NVIDIA HGX combines NVIDIA A100 Tensor Core GPUs with high-speed interconnects to form the world’s most powerful servers. With 16 A100 GPUs, HGX has up to 1.3 terabytes (TB) of GPU memory and over 2 terabytes per second (TB/s) of memory bandwidth for unprecedented acceleration.

Compared to previous generations, HGX provides up to a 20X AI speedup out of the box with Tensor Float 32 (TF32) and a 2.5X HPC speedup with FP64. NVIDIA HGX delivers a staggering 10 petaFLOPS, forming the world’s most powerful accelerated scale-up server platform for AI and HPC.

Deep Learning Performance

Up to 3X Higher AI Training on Largest Model

Deep learning models are exploding in size and complexity, requiring a system with large amounts of memory, massive computing power, and fast interconnects for scalability. With NVIDIA NVSwitch providing high-speed, all-to-all GPU communications, HGX can handle the most advanced AI models. With A100 80GB GPUs, GPU memory is doubled, delivering up to 1.3TB of memory in a single HGX. Emerging workloads on the very largest models like deep learning recommendation models (DLRM), which have massive data tables, are accelerated up to 3X over HGX powered by A100 40GB GPUs.

Machine Learning Performance

2X Faster than A100 40GB on Big Data Analytics

Machine learning models require loading, transforming, and processing extremely large datasets to glean critical insights. With up to 1.3TB of unified memory and all-to-all GPU communications with NVSwitch, HGX powered by A100 80GB GPUs has the capability to load and perform calculations on enormous datasets to derive actionable insights quickly.

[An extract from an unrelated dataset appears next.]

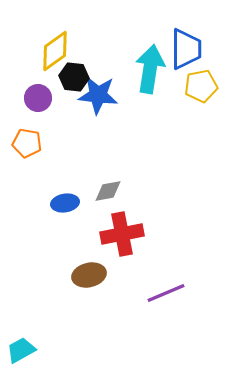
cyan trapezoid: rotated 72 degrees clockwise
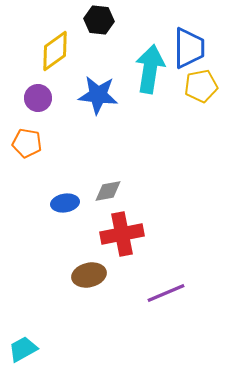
blue trapezoid: moved 3 px right, 1 px up
black hexagon: moved 25 px right, 57 px up
cyan trapezoid: moved 2 px right, 1 px up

On a big data analytics benchmark, A100 80GB delivered insights with 2X higher throughput over A100 40GB, making it ideally suited for emerging workloads with exploding dataset sizes.

HPC Performance

HPC applications need to perform an enormous amount of calculations per second. Increasing the compute density of each server node dramatically reduces the number of servers required, resulting in huge savings in cost, power, and space consumed in the data center. For simulations, high-dimension matrix multiplication requires a processor to fetch data from many neighbors for computation, making GPUs connected by NVIDIA NVLink ideal. HPC applications can also leverage TF32 in A100 to achieve up to 11X higher throughput in four years for single-precision, dense matrix-multiply operations.

An HGX powered by A100 80GB GPUs delivers a 2X throughput increase over A100 40GB GPUs on Quantum Espresso, a materials simulation, boosting time to insight.

NVIDIA HGX Specifications

NVIDIA HGX is available in single baseboards with four or eight H100 GPUs and 80GB of GPU memory, or A100 GPUs, each with 40GB or 80GB of GPU memory. The 4-GPU configuration is fully interconnected with NVIDIA NVLink, and the 8-GPU configuration is interconnected with NVIDIA NVSwitch. Two HGX A100 8-GPU baseboards can be combined using an NVSwitch interconnect to create a powerful 16-GPU single node.

HGX is also available in a PCIe form factor for a modular, easy-to-deploy option, bringing the highest computing performance to mainstream servers.

This powerful combination of hardware and software lays the foundation for the ultimate AI supercomputing platform.

HGX H100

Accelerating HGX with NVIDIA Networking

With HGX, it’s also possible to include NVIDIA networking to accelerate and offload data transfers and ensure the full utilization of computing resources. Smart adapters and switches reduce latency, increase efficiency, enhance security, and simplify data center automation to accelerate end-to-end application performance.

The data center is the new unit of computing, and HPC networking plays an integral role in scaling application performance across the entire data center. NVIDIA InfiniBand is paving the way with software-defined networking, In-Network Computing acceleration, remote direct-memory access (RDMA), and the fastest speeds and feeds.